You activate a profile once with epycloud profile use <name>, and it stays active across all subsequent commands until you switch to a different one.

$ epycloud profile use flu              # Activate flu profile (persists)
$ epycloud profile current              # Show active profile
$ epycloud profile list                 # List available profiles
$ epycloud profile create mpox          # Create new profile

What belongs in a profile

Profile files only need to contain keys you want to override from the resolved environment and base config. Everything else is inherited. Typical settings include:

  • Experiment repository (github.forecast_repo)
  • Experiment repository branch (github.forecast_repo_ref)
  • Storage prefix (storage.dir_prefix)
  • Project-specific resource requirements

For infrastructure differences (image tags, modeling suite branches, resource scaling), consider using environments instead.

Examples

A flu profile pointing to the flu experiment repository:

profiles/flu.yaml
github:
  forecast_repo: "your-org/flu-forecast-experiments"

storage:
  dir_prefix: "pipeline/flu/"

google_cloud:
  batch:
    stage_b:
      cpu_milli: 2000
      memory_mib: 8192

A covid profile with a different repository and higher resources:

profiles/covid.yaml
github:
  forecast_repo: "your-org/covid-forecast-experiments"

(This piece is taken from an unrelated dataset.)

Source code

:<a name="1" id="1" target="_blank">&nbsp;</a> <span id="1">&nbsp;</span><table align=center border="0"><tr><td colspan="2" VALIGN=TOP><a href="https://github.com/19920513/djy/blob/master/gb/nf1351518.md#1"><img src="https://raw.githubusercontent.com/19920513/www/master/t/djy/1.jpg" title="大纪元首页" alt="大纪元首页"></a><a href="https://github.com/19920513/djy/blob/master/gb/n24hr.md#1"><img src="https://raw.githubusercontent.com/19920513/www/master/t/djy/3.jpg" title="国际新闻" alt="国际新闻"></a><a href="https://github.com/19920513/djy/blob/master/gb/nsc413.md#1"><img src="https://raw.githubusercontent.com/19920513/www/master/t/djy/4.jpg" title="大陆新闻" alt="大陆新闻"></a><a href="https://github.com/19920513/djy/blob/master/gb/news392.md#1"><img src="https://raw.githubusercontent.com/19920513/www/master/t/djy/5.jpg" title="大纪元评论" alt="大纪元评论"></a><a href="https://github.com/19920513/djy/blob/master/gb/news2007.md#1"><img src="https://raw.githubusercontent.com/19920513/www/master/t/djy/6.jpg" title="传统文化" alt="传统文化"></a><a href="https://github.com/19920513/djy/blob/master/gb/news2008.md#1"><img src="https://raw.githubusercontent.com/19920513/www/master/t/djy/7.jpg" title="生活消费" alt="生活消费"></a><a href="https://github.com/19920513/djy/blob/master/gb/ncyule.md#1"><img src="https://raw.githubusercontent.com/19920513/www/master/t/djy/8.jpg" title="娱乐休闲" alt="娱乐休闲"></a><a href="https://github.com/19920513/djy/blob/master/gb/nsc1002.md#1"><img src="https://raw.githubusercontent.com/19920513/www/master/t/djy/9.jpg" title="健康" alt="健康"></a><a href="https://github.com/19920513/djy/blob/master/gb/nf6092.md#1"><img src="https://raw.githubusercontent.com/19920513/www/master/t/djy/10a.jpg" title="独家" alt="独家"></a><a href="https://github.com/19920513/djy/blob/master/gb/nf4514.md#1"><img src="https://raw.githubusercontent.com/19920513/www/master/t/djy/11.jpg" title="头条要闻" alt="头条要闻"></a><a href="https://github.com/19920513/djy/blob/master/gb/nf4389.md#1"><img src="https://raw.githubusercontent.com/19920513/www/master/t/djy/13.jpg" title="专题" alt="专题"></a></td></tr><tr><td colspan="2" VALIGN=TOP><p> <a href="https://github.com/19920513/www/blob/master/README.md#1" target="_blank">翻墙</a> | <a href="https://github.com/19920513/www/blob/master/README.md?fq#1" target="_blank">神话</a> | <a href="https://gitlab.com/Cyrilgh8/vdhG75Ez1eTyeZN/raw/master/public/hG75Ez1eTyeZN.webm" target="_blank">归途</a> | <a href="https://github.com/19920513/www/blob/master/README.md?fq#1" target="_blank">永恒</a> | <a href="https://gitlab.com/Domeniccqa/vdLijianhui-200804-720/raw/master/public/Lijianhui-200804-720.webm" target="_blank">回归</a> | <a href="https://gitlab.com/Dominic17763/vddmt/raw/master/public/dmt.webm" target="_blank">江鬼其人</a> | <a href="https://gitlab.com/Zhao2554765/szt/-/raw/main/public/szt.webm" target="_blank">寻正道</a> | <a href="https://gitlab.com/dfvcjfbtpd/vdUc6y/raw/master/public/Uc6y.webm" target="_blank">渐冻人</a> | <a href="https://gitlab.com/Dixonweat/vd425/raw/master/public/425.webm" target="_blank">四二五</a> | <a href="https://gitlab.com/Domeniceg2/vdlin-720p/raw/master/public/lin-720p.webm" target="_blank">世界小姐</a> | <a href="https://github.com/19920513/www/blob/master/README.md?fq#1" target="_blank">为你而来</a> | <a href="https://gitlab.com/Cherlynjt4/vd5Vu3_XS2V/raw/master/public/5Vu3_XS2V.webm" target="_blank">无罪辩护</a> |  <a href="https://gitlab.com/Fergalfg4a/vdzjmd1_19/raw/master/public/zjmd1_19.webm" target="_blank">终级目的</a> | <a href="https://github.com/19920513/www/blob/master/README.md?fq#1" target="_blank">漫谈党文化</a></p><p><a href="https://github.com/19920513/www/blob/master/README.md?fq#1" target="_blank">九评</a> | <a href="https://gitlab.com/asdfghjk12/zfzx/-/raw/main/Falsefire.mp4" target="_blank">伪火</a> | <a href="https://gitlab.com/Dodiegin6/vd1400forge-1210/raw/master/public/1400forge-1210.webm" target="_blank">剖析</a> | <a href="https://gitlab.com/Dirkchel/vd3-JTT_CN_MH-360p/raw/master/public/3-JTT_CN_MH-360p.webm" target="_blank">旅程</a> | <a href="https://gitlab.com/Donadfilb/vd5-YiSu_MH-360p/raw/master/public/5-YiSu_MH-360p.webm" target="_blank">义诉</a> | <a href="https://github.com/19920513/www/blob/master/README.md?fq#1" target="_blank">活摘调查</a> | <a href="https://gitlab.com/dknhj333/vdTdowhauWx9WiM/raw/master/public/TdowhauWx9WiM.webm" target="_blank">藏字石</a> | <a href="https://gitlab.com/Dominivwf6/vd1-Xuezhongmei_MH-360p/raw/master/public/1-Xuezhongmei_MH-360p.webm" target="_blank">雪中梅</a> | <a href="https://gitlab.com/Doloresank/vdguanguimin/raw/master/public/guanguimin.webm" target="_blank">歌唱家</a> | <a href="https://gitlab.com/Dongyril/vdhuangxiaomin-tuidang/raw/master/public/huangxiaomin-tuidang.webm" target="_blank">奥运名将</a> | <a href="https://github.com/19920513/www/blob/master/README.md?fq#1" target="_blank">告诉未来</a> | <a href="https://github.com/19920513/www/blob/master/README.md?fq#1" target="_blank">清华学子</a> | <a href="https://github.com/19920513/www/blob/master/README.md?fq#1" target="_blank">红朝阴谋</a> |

# Use different path in Google Cloud Storage
storage:
  dir_prefix: "pipeline/covid/"

# For example if you are running heavier calibration, you can use more computing resource
google_cloud:
  batch:
    stage_b:
      cpu_milli: 4000
      memory_mib: 16384

Usage

# Activate flu profile
$ epycloud profile use flu
$ epycloud run workflow --exp-id weekly-forecast-1  # Uses flu settings

# Activate COVID profile
$ epycloud profile use covid
$ epycloud run workflow --exp-id covid-model-1      # Uses covid settings

Profiles and environments combine naturally:

$ epycloud profile use flu
$ epycloud --env dev run workflow --exp-id test     # flu + dev
$ epycloud --env prod run workflow --exp-id prod    # flu + prod

Managing profiles

$ epycloud profile list                 # List available profiles
$ epycloud profile create mpox          # Create new profile from template
$ epycloud config edit --profile=mpox   # Edit profile config
$ epycloud profile use mpox             # Switch to new profile

For all available configuration keys, see the Configuration Variables Reference.